Each record is to be duplicated exactly, with nothing added.

= = = =

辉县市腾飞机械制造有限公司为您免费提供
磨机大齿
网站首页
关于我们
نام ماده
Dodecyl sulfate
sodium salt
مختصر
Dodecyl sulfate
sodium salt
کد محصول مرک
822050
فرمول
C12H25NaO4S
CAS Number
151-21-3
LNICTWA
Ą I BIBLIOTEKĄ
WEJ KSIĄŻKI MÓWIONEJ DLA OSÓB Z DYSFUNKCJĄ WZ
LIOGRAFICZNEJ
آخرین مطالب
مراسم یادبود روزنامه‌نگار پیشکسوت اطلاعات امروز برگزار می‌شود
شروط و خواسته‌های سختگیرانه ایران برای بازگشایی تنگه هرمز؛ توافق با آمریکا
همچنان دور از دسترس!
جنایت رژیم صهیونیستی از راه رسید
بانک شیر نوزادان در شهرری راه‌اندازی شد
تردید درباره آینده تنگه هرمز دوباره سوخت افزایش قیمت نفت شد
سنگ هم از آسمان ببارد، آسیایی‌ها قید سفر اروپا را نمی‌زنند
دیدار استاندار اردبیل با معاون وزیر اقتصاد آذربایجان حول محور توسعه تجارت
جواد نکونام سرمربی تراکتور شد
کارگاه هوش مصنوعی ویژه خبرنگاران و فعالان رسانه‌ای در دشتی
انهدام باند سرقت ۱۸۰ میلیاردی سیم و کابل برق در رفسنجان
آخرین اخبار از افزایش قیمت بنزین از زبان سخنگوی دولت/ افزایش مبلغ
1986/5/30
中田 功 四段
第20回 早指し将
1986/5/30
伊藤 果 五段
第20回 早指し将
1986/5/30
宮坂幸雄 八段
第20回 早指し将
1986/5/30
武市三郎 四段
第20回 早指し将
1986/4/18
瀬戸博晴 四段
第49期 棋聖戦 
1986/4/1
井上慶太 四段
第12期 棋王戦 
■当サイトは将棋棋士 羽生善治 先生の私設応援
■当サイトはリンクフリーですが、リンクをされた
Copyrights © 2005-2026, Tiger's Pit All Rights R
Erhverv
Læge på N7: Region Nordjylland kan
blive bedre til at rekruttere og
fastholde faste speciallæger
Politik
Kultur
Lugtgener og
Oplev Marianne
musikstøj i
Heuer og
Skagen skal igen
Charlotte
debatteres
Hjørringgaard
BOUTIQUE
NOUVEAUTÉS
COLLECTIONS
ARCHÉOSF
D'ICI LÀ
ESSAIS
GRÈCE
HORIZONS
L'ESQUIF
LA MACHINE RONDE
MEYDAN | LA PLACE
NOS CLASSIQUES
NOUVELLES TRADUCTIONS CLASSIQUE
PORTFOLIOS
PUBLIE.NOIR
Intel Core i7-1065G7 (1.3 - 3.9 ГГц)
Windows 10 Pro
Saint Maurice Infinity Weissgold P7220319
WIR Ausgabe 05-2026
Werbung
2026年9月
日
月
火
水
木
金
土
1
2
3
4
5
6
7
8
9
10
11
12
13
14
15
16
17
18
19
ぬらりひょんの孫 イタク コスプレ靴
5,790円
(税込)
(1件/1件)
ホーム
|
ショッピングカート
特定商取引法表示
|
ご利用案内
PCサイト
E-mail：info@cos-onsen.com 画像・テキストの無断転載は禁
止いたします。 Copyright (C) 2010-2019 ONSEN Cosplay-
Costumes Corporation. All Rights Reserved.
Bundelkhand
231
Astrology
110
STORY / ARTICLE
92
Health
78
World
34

= = = =

== Solution to this problem ==
辉县市腾飞机械制造有限公司为您免费提供
磨机大齿
网站首页
关于我们
نام ماده
Dodecyl sulfate
sodium salt
مختصر
Dodecyl sulfate
sodium salt
کد محصول مرک
822050
فرمول
C12H25NaO4S
CAS Number
151-21-3
LNICTWA
Ą I BIBLIOTEKĄ
WEJ KSIĄŻKI MÓWIONEJ DLA OSÓB Z DYSFUNKCJĄ WZ
LIOGRAFICZNEJ
آخرین مطالب
مراسم یادبود روزنامه‌نگار پیشکسوت اطلاعات امروز برگزار می‌شود
شروط و خواسته‌های سختگیرانه ایران برای بازگشایی تنگه هرمز؛ توافق با آمریکا
همچنان دور از دسترس!
جنایت رژیم صهیونیستی از راه رسید
بانک شیر نوزادان در شهرری راه‌اندازی شد
تردید درباره آینده تنگه هرمز دوباره سوخت افزایش قیمت نفت شد
سنگ هم از آسمان ببارد، آسیایی‌ها قید سفر اروپا را نمی‌زنند
دیدار استاندار اردبیل با معاون وزیر اقتصاد آذربایجان حول محور توسعه تجارت
جواد نکونام سرمربی تراکتور شد
کارگاه هوش مصنوعی ویژه خبرنگاران و فعالان رسانه‌ای در دشتی
انهدام باند سرقت ۱۸۰ میلیاردی سیم و کابل برق در رفسنجان
آخرین اخبار از افزایش قیمت بنزین از زبان سخنگوی دولت/ افزایش مبلغ
1986/5/30
中田 功 四段
第20回 早指し将
1986/5/30
伊藤 果 五段
第20回 早指し将
1986/5/30
宮坂幸雄 八段
第20回 早指し将
1986/5/30
武市三郎 四段
第20回 早指し将
1986/4/18
瀬戸博晴 四段
第49期 棋聖戦 
1986/4/1
井上慶太 四段
第12期 棋王戦 
■当サイトは将棋棋士 羽生善治 先生の私設応援
■当サイトはリンクフリーですが、リンクをされた
Copyrights © 2005-2026, Tiger's Pit All Rights R
Erhverv
Læge på N7: Region Nordjylland kan
blive bedre til at rekruttere og
fastholde faste speciallæger
Politik
Kultur
Lugtgener og
Oplev Marianne
musikstøj i
Heuer og
Skagen skal igen
Charlotte
debatteres
Hjørringgaard
BOUTIQUE
NOUVEAUTÉS
COLLECTIONS
ARCHÉOSF
D'ICI LÀ
ESSAIS
GRÈCE
HORIZONS
L'ESQUIF
LA MACHINE RONDE
MEYDAN | LA PLACE
NOS CLASSIQUES
NOUVELLES TRADUCTIONS CLASSIQUE
PORTFOLIOS
PUBLIE.NOIR
Intel Core i7-1065G7 (1.3 - 3.9 ГГц)
Windows 10 Pro
Saint Maurice Infinity Weissgold P7220319
WIR Ausgabe 05-2026
Werbung
2026年9月
日
月
火
水
木
金
土
1
2
3
4
5
6
7
8
9
10
11
12
13
14
15
16
17
18
19
ぬらりひょんの孫 イタク コスプレ靴
5,790円
(税込)
(1件/1件)
ホーム
|
ショッピングカート
特定商取引法表示
|
ご利用案内
PCサイト
E-mail：info@cos-onsen.com 画像・テキストの無断転載は禁
止いたします。 Copyright (C) 2010-2019 ONSEN Cosplay-
Costumes Corporation. All Rights Reserved.
Bundelkhand
231
Astrology
110
STORY / ARTICLE
92
Health
78
World
34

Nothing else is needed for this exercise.